To do >>
1. Translate into Spanish the following sentence from the passage on Bloomberg Radio: "Bloomberg Radio is also heard nationally on Sirius XM satellite radio channel 119."
2. Extend the passage on Bloomberg Radio, beginning immediately after its final sentence.

Supplied passage >>
Bloomberg Radio is a radio service of Bloomberg L.P. that provides global business news programming 24 hours a day. The format is general and financial news, offering local, national and international news reports along with financial market updates and interviews with corporate executives, economists and industry analysts. On off hours, local stations may preempt with local sports play-by-play coverage such as college basketball, tennis and other sports coverage.

Bloomberg Radio is broadcast on radio stations around the United States, and directly operates five radio stations:

WBBR 1130 AM in New York City.
WRCA 1330 AM in Watertown-Boston and WNBP 1450 AM Newburyport-Boston along with two FM translators at 106.1 MHz.
KNEW 960 AM in Oakland-San Francisco, along with the HD Radio digital subchannel on 103.7 KOSF-HD2.
WDCH-FM 99.1 FM in Bowie, Maryland, serving Washington, D.C. and Baltimore.

In 1992, Bloomberg purchased the first of these, WBBR 1130 AM in New York (at the time using the call sign WNEW), for $13.5 million. Bloomberg took over the operation of WXKS (1200 AM) in Newton, Massachusetts, (serving Boston) on March 1, 2013. The following year, Bloomberg began programming KNEW on September 29, 2014. Both stations are owned and operated by iHeartMedia, Inc., but are programmed by Bloomberg Radio under a local marketing agreement (LMA).  On December 21, 2015, Bloomberg Radio launched a similar arrangement on CBS Radio-owned WNEW-FM, its first FM radio station. The call letters of WNEW-FM were later changed to WDCH-FM and the station is now owned by Entercom. On July 4, 2017, Bloomberg moved its programming in Boston to WRCA, owned by Beasley Media Group.  Later that year, it fully acquired WNBP 1450 AM in Newburyport to serve as a simulcast of WRCA.  Both WRCA and WNBP operate translator stations on 106.1 FM.  Its LMA with WXKS expired on March 1, 2018. Bloomberg Radio is also heard nationally on Sirius XM satellite radio channel 119. Select programming is also broadcast in London UK on DAB digital radio via the London 3 multiplex (VHF block 11B), with simulcasts of the Bloomberg TV audio at other times.

Dataset section >>

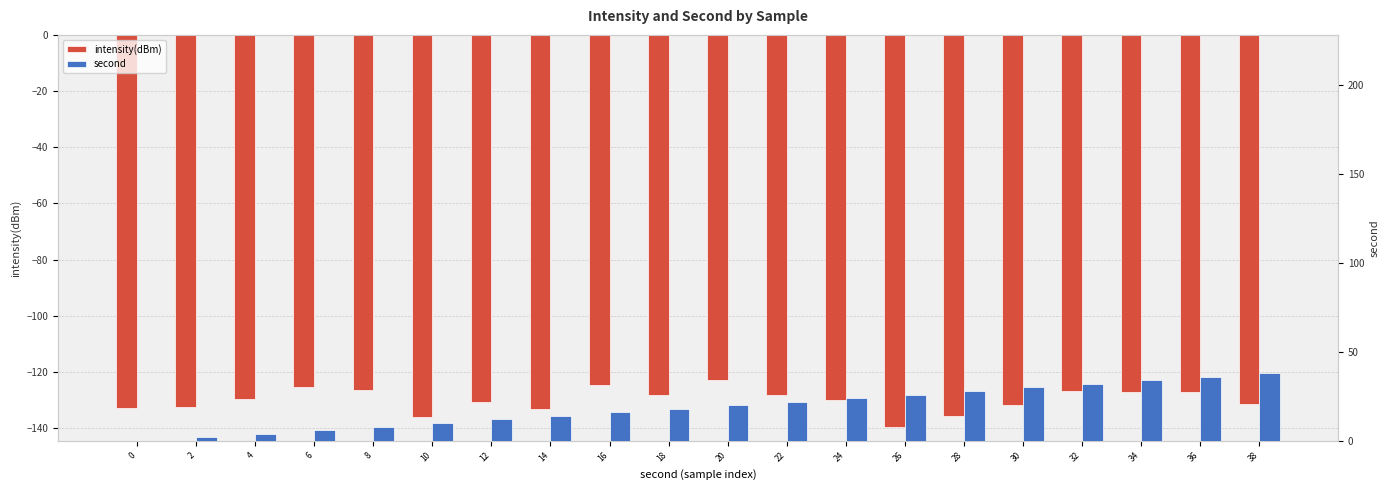

Rank the series by their average value, from highest to lowest.

second, intensity(dBm)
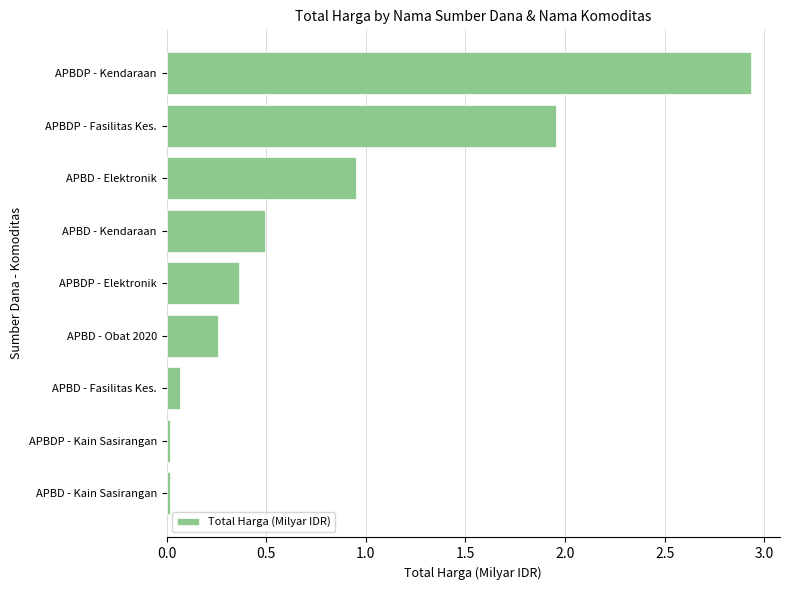

What is the average value?

0.8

Task-by-task results >>
1. Bloomberg Radio también se escucha a nivel nacional en el canal 119 de la radio satelital Sirius XM.

2.
Programming
The original Bloomberg Radio news format divided each hour of the day into three 20-minute segments, each of which contained stock market updates, business headlines, traffic, weather, local news/sports, a human interest piece or a general update about cultural happenings. However, by 2010, Bloomberg Radio had shifted from a headline service to a discussion-based format in order to offer more in-depth market and economic analysis. Bloomberg Radio is the world's only global business radio service. Bloomberg Daybreak Asia broadcasts live from New York and Hong Kong, Sunday through Thursday 6:00 p.m. to 10:00 p.m. ET (morning drive time in Asian time zones.) It is then followed by Bloomberg Daybreak Europe, originating from London, on Monday to Friday 1:00 a.m. to 5:00 a.m. ET (morning drive time GMT). Finally, Bloomberg Daybreak Americas is live until 7:00 a.m. ET from New York, Boston, Washington DC and San Francisco.  Through these programs, Bloomberg Radio offers a start to the business day globally, via the Bloomberg Radio+ Mobile App and via its live stream on Bloomberg.com and the Bloomberg Terminal. During each day, the network broadcasts over 20 live interviews with economists, market analysts, and other influential newsmakers on shows such as Bloomberg Surveillance with Tom Keene and Michael McKee which airs weekday mornings from 7 a.m. to 10 a.m. ET.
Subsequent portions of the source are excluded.